Tuesday, April 17, 2007

Turning doctors into civil servants

Al, once again, has some interesting thoughts on the decline of the family doctor. This time he zeros in on the stagnating effect of the rigid, bureaucratic fee structure.

With the advent of “Universal Medicare”, Alberta physicians were put in the position of negotiating (through the Alberta Medical Association) a fee schedule that the government agreed to honor. For the most part, these negotiations were a farce, akin to a rank amateur hockey player squaring off against Gretzky in his prime. As a result, the settlements were less than inflation the majority of the time. Fortunately, physicians in the early years had the capability of “balance” billing. Unfortunately, this was soon taken away from them by the federal government and the provinces.

At this point I felt the medical profession was no longer a profession. With no ability to address changing environments in their businesses and the government “paying the piper”, physicians soon began to lose their professionalism, and, as the only means of controlling their incomes, began choosing what they would and would not do, depending on time involved, remuneration per item of service, etc.

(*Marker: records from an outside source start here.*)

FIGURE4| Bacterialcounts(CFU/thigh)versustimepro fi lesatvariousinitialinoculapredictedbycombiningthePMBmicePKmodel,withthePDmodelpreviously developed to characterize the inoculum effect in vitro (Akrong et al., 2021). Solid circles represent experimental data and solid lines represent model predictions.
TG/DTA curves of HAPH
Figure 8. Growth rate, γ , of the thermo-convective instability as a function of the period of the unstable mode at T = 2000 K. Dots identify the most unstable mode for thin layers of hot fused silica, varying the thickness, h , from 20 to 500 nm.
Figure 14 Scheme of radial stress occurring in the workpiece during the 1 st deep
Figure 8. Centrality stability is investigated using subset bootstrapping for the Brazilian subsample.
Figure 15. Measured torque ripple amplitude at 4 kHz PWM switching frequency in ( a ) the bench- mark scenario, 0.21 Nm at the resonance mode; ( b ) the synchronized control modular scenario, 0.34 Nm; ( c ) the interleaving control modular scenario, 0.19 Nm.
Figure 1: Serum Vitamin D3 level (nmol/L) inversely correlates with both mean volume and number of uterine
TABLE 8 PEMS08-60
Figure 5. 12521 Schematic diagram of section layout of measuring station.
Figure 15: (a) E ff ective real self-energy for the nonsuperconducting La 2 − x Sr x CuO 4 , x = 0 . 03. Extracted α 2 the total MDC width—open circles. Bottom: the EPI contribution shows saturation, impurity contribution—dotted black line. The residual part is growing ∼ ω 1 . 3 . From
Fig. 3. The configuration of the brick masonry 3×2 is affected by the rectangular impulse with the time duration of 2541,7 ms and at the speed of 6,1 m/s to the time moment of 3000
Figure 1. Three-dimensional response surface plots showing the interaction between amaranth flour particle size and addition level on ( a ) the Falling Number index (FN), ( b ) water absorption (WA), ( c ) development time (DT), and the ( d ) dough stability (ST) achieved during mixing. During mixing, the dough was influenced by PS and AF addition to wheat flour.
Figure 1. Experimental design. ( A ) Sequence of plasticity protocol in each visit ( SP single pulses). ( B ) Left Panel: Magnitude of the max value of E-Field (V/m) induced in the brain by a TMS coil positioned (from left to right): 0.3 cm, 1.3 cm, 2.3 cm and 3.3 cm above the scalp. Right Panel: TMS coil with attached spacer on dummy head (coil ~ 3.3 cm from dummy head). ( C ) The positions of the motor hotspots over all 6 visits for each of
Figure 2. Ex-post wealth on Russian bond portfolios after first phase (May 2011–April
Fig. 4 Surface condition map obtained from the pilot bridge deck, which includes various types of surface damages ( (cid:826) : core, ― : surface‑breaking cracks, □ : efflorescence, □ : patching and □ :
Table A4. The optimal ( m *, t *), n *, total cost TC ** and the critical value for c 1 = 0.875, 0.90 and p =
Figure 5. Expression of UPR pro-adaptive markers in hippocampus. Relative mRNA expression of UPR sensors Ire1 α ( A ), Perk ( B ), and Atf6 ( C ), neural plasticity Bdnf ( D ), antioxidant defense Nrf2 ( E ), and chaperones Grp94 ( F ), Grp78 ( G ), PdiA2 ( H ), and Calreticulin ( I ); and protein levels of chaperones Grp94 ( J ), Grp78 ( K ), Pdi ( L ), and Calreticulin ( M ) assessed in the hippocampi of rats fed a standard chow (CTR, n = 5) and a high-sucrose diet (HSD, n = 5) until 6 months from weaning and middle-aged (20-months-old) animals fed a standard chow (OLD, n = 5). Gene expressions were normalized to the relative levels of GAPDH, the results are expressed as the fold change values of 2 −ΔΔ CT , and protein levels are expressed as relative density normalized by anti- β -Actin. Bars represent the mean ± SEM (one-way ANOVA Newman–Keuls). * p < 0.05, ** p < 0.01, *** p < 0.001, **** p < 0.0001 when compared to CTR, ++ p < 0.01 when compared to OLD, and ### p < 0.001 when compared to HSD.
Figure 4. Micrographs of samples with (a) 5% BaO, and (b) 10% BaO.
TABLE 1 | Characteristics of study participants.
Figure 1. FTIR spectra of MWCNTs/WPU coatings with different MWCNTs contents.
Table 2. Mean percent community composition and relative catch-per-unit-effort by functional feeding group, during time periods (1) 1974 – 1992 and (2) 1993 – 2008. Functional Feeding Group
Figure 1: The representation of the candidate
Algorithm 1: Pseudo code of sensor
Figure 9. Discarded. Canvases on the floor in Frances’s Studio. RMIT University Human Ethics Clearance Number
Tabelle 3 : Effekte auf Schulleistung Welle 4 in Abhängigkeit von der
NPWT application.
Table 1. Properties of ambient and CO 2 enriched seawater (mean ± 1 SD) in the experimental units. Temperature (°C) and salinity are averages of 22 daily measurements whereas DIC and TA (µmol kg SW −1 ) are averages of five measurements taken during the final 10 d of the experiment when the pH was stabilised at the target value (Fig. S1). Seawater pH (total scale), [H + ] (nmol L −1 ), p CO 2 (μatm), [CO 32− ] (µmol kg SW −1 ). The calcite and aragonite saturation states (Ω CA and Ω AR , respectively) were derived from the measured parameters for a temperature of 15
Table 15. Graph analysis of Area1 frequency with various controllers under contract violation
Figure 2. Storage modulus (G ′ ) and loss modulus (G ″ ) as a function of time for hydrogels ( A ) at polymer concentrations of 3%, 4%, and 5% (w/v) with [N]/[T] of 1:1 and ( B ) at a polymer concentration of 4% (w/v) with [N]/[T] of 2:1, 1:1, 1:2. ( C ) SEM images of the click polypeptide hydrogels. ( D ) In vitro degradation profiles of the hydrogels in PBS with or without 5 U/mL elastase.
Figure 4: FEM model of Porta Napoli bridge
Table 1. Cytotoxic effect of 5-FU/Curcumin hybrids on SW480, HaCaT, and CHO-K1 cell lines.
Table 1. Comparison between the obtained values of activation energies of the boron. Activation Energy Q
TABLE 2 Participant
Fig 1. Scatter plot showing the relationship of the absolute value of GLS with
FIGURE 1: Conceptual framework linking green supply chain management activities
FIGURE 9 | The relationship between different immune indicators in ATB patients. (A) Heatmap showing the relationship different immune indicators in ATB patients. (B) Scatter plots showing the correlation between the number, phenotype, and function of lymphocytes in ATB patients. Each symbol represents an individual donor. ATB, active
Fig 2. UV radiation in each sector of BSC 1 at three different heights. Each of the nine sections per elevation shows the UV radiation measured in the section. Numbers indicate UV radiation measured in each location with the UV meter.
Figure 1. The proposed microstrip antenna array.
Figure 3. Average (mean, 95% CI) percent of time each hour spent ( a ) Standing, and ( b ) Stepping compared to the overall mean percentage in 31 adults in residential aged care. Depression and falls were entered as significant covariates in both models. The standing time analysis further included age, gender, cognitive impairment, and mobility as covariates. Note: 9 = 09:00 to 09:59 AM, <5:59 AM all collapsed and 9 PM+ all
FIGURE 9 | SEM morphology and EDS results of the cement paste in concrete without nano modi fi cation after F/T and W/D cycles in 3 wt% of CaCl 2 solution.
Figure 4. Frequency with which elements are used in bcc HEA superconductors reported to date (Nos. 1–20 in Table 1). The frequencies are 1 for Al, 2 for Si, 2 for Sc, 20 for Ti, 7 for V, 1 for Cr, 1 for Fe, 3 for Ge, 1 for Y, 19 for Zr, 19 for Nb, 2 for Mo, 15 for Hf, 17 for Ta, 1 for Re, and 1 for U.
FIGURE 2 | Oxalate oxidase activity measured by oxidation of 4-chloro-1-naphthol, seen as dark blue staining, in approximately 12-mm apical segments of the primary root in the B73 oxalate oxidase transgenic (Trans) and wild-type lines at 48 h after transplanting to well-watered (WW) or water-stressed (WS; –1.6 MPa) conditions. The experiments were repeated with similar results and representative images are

When the government declared they were taking a more business-like approach to healthcare, the physicians responded by taking a more business-like approach to their practices.

So where are we at now? Most doctors limit a visit to one complaint by the patient. Additional complaints need additional appointments. Many family docs have taken up lucrative sidelines outside of the healthcare system (eg. botox injections, hair transplants, etc). A strong trend towards walk-in clinic work and away from continuing patient care and management exists, and the number of young medical graduates choosing family medicine is continually on the decline.

I find it amazing that politicians and unions talk about health care reform in bureaucrat-speak and rarely talk about the nuts and bolts of actually delivering health services. People like Al, and not Roy Romanow, should be consulted more often.